A first-person narration about a teenage mother’s life with her disabled son does indeed sound quite gloomy, but Gelasimov infuses both his heroine and his story with a subtle sense of hope.
“Zhanna” is written in a stripped-down style that doesn’t overload the reader’s senses with superfluous emotion, imagery, or pop culture references: Gelasimov includes just enough of these details to unify the narrative. Zhanna tells her story as an actual teenage girl might, jumping between doctor appointments, her mother’s dreams of France, childhood memories, and her son’s difficulties. Her life and troubles feel quite real and, though I don’t often like a flat-sounding narrative voice, this one fits the character.
This English translation by Alexei Bayer captures the mood and simplicity of the Russian original quite nicely.
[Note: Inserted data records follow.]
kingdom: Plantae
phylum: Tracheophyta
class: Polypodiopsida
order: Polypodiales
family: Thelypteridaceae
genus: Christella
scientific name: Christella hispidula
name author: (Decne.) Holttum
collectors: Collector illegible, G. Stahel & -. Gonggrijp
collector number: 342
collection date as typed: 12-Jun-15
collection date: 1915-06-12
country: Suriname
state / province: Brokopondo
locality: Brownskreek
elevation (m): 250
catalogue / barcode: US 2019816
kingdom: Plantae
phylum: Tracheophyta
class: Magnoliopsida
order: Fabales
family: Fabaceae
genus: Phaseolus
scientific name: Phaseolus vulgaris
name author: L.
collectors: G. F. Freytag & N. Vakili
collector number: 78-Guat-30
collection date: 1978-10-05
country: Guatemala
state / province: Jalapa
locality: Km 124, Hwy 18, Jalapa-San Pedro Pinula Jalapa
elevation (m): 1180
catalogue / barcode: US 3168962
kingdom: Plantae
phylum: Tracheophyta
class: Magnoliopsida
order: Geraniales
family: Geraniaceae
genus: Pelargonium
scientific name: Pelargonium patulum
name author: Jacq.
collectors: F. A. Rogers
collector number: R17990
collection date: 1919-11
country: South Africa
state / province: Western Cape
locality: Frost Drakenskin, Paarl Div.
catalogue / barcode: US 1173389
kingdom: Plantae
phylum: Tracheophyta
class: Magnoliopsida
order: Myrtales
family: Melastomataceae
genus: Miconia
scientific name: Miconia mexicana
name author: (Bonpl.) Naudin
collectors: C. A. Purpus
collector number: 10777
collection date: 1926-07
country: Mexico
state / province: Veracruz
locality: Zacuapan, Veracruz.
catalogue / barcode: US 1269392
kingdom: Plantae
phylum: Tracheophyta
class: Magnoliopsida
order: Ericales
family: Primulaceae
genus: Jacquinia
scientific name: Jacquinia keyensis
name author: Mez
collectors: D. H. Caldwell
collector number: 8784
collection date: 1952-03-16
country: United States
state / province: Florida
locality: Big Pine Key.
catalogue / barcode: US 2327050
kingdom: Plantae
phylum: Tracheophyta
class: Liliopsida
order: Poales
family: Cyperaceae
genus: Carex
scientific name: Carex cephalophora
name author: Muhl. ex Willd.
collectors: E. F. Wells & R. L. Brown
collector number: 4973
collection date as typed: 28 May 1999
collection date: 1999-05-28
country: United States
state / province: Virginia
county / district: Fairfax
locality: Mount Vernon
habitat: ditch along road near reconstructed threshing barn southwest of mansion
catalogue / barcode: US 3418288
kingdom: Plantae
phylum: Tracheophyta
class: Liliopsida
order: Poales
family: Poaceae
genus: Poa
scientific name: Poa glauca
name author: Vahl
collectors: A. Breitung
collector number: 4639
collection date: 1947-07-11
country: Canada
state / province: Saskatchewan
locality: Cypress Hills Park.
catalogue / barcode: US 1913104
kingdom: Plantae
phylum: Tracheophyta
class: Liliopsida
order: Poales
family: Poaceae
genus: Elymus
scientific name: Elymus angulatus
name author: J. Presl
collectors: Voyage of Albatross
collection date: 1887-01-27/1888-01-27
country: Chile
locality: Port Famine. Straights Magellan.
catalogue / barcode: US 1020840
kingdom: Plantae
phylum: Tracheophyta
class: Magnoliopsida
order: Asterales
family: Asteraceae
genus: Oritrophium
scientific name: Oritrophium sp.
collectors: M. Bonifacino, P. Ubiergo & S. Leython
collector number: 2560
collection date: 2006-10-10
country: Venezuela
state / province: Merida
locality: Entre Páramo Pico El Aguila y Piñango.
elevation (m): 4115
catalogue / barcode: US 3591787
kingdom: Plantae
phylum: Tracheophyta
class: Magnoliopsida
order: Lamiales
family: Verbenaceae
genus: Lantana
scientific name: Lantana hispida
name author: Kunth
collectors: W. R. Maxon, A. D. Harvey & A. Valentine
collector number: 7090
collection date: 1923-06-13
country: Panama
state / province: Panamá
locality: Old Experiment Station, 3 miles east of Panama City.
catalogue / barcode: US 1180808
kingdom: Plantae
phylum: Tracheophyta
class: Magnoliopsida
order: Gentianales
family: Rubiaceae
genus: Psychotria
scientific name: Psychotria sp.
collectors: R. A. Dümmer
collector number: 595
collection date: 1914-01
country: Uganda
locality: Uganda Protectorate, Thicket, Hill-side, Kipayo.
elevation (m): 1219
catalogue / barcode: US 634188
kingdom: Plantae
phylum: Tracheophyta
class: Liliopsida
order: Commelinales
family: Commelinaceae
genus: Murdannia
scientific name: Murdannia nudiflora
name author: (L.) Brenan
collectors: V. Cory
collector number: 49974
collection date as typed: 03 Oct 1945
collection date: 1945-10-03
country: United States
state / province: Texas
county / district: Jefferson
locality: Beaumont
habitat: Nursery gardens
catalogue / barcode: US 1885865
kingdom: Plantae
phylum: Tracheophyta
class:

Though I find the choice of “Joan” instead of “Zhanna” for the narrator’s name somewhat curious, I suspect “Joan” makes the story feel more universal to non-Russian readers. Incidentally, the story mentions a song about a stewardess: it is “Стюардесса по имени Жанна” (“A Stewardess Named Zhanna”), Vladimir Presniakov’s irritatingly catchy perestroika-era pop hit. (Bonus link! Presniakov singing the song on YouTube.)
I wish I could list other works by Gelasimov that have been translated into English, but I don’t know of any. I enjoyed Gelasimov’s novel Год обмана (The Year of the Lie) very much, particularly a section of diary entries that were published separately as “Нежный возраст” (“The Sensitive Age”). The novel blends genres – coming of age, action – with humor and observations about life and lies, creating a satisfying and touching picture of one contemporary Russian family’s quirky life. On Proza.ru, Gelasimov recommends The Year of the Lie as a fun text and “Zhanna” for its sincerity. I concur.A Related Reading. Thematically, “Zhanna” reminded me a bit of a novella by Liudmila Petrushevskaia, Время ночь (The Time: Night), a first-person narrative about three generations of dysfunctional family problems. Both stories have also been read in theaters as solo shows. Although I recommend The Time: Night as a look at societal breakdown in the late Soviet period, it takes a hysterical tone and feels claustrophobic, contrasting with Zhanna’s even tone and emptying apartment. Both narrators feel authentic, but I’d much rather spend a day with Zhanna’s quiet struggle than Anna’s shouting.